++++ Entries provided ++++

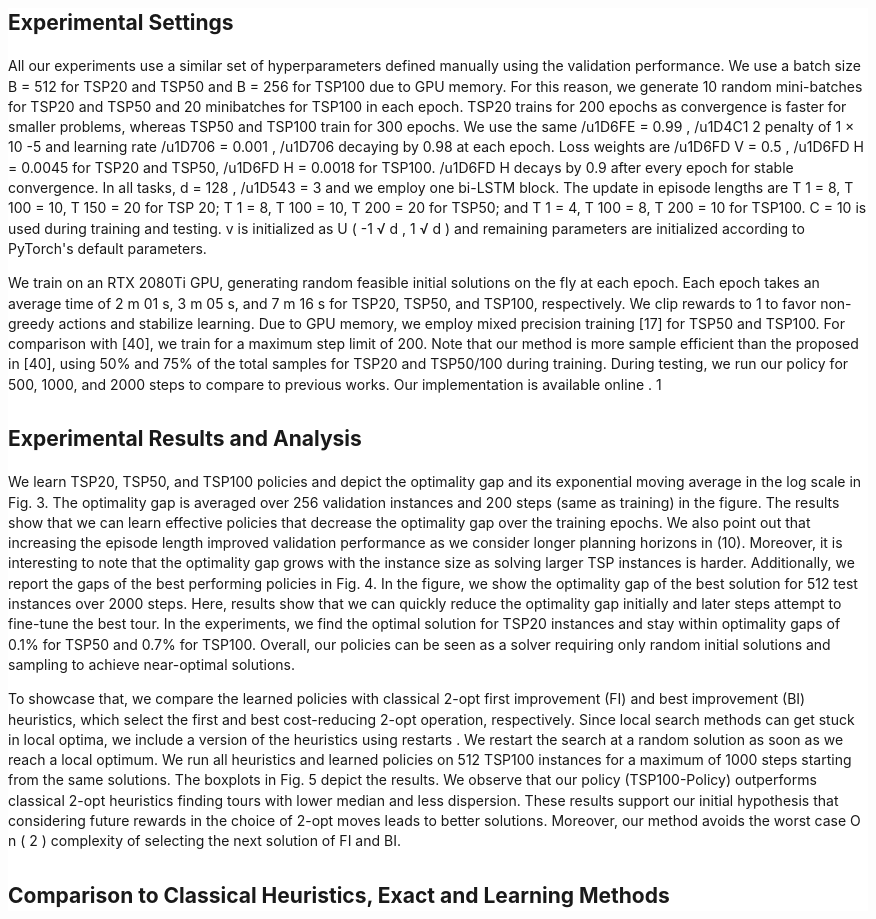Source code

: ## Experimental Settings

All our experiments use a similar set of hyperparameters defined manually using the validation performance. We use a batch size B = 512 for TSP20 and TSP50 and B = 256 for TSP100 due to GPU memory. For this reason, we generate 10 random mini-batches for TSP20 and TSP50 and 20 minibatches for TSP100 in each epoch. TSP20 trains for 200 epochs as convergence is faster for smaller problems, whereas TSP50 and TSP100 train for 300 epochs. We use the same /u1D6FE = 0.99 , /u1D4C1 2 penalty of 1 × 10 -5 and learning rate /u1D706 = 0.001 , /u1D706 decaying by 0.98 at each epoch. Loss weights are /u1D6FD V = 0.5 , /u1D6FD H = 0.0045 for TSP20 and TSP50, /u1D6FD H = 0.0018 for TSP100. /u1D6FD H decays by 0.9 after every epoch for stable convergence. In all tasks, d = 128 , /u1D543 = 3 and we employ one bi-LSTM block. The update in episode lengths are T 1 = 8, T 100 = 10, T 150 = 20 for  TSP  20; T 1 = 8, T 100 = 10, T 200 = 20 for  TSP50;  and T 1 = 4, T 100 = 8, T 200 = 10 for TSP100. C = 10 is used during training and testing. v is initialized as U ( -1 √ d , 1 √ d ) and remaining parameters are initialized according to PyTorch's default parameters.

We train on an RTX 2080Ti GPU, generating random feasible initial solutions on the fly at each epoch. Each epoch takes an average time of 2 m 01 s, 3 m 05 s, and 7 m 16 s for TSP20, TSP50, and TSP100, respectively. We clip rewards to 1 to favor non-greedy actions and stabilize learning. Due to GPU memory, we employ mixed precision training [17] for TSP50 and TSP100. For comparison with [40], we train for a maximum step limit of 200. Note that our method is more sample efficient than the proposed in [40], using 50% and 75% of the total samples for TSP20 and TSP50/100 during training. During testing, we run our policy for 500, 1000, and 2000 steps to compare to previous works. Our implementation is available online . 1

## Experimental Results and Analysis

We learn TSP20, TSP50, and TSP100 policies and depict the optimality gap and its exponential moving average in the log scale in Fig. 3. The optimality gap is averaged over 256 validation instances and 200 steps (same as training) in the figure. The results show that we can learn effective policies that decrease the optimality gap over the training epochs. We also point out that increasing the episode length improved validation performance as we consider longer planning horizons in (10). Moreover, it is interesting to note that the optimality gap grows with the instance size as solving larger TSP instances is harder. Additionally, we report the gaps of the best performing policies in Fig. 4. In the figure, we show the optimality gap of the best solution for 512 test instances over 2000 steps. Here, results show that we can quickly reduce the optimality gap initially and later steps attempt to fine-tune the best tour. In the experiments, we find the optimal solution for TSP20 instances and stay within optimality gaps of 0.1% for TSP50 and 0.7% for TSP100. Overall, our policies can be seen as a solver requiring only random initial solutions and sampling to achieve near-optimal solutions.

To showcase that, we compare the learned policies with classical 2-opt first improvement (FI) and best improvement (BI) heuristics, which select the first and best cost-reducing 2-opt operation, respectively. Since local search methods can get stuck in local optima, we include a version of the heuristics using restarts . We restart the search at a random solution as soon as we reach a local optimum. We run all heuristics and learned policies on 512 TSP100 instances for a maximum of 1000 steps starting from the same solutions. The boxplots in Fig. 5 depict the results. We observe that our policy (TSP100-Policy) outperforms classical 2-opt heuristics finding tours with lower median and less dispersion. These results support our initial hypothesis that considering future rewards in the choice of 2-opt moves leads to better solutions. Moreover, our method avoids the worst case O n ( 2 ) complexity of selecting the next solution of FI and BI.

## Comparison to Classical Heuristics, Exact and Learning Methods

++++

[What you need to do]
Each record above is to be written out exactly; the pictures are not.

[Task response]
Source code

: ## Experimental Settings

All our experiments use a similar set of hyperparameters defined manually using the validation performance. We use a batch size B = 512 for TSP20 and TSP50 and B = 256 for TSP100 due to GPU memory. For this reason, we generate 10 random mini-batches for TSP20 and TSP50 and 20 minibatches for TSP100 in each epoch. TSP20 trains for 200 epochs as convergence is faster for smaller problems, whereas TSP50 and TSP100 train for 300 epochs. We use the same /u1D6FE = 0.99 , /u1D4C1 2 penalty of 1 × 10 -5 and learning rate /u1D706 = 0.001 , /u1D706 decaying by 0.98 at each epoch. Loss weights are /u1D6FD V = 0.5 , /u1D6FD H = 0.0045 for TSP20 and TSP50, /u1D6FD H = 0.0018 for TSP100. /u1D6FD H decays by 0.9 after every epoch for stable convergence. In all tasks, d = 128 , /u1D543 = 3 and we employ one bi-LSTM block. The update in episode lengths are T 1 = 8, T 100 = 10, T 150 = 20 for  TSP  20; T 1 = 8, T 100 = 10, T 200 = 20 for  TSP50;  and T 1 = 4, T 100 = 8, T 200 = 10 for TSP100. C = 10 is used during training and testing. v is initialized as U ( -1 √ d , 1 √ d ) and remaining parameters are initialized according to PyTorch's default parameters.

We train on an RTX 2080Ti GPU, generating random feasible initial solutions on the fly at each epoch. Each epoch takes an average time of 2 m 01 s, 3 m 05 s, and 7 m 16 s for TSP20, TSP50, and TSP100, respectively. We clip rewards to 1 to favor non-greedy actions and stabilize learning. Due to GPU memory, we employ mixed precision training [17] for TSP50 and TSP100. For comparison with [40], we train for a maximum step limit of 200. Note that our method is more sample efficient than the proposed in [40], using 50% and 75% of the total samples for TSP20 and TSP50/100 during training. During testing, we run our policy for 500, 1000, and 2000 steps to compare to previous works. Our implementation is available online . 1

## Experimental Results and Analysis

We learn TSP20, TSP50, and TSP100 policies and depict the optimality gap and its exponential moving average in the log scale in Fig. 3. The optimality gap is averaged over 256 validation instances and 200 steps (same as training) in the figure. The results show that we can learn effective policies that decrease the optimality gap over the training epochs. We also point out that increasing the episode length improved validation performance as we consider longer planning horizons in (10). Moreover, it is interesting to note that the optimality gap grows with the instance size as solving larger TSP instances is harder. Additionally, we report the gaps of the best performing policies in Fig. 4. In the figure, we show the optimality gap of the best solution for 512 test instances over 2000 steps. Here, results show that we can quickly reduce the optimality gap initially and later steps attempt to fine-tune the best tour. In the experiments, we find the optimal solution for TSP20 instances and stay within optimality gaps of 0.1% for TSP50 and 0.7% for TSP100. Overall, our policies can be seen as a solver requiring only random initial solutions and sampling to achieve near-optimal solutions.

To showcase that, we compare the learned policies with classical 2-opt first improvement (FI) and best improvement (BI) heuristics, which select the first and best cost-reducing 2-opt operation, respectively. Since local search methods can get stuck in local optima, we include a version of the heuristics using restarts . We restart the search at a random solution as soon as we reach a local optimum. We run all heuristics and learned policies on 512 TSP100 instances for a maximum of 1000 steps starting from the same solutions. The boxplots in Fig. 5 depict the results. We observe that our policy (TSP100-Policy) outperforms classical 2-opt heuristics finding tours with lower median and less dispersion. These results support our initial hypothesis that considering future rewards in the choice of 2-opt moves leads to better solutions. Moreover, our method avoids the worst case O n ( 2 ) complexity of selecting the next solution of FI and BI.

## Comparison to Classical Heuristics, Exact and Learning Methods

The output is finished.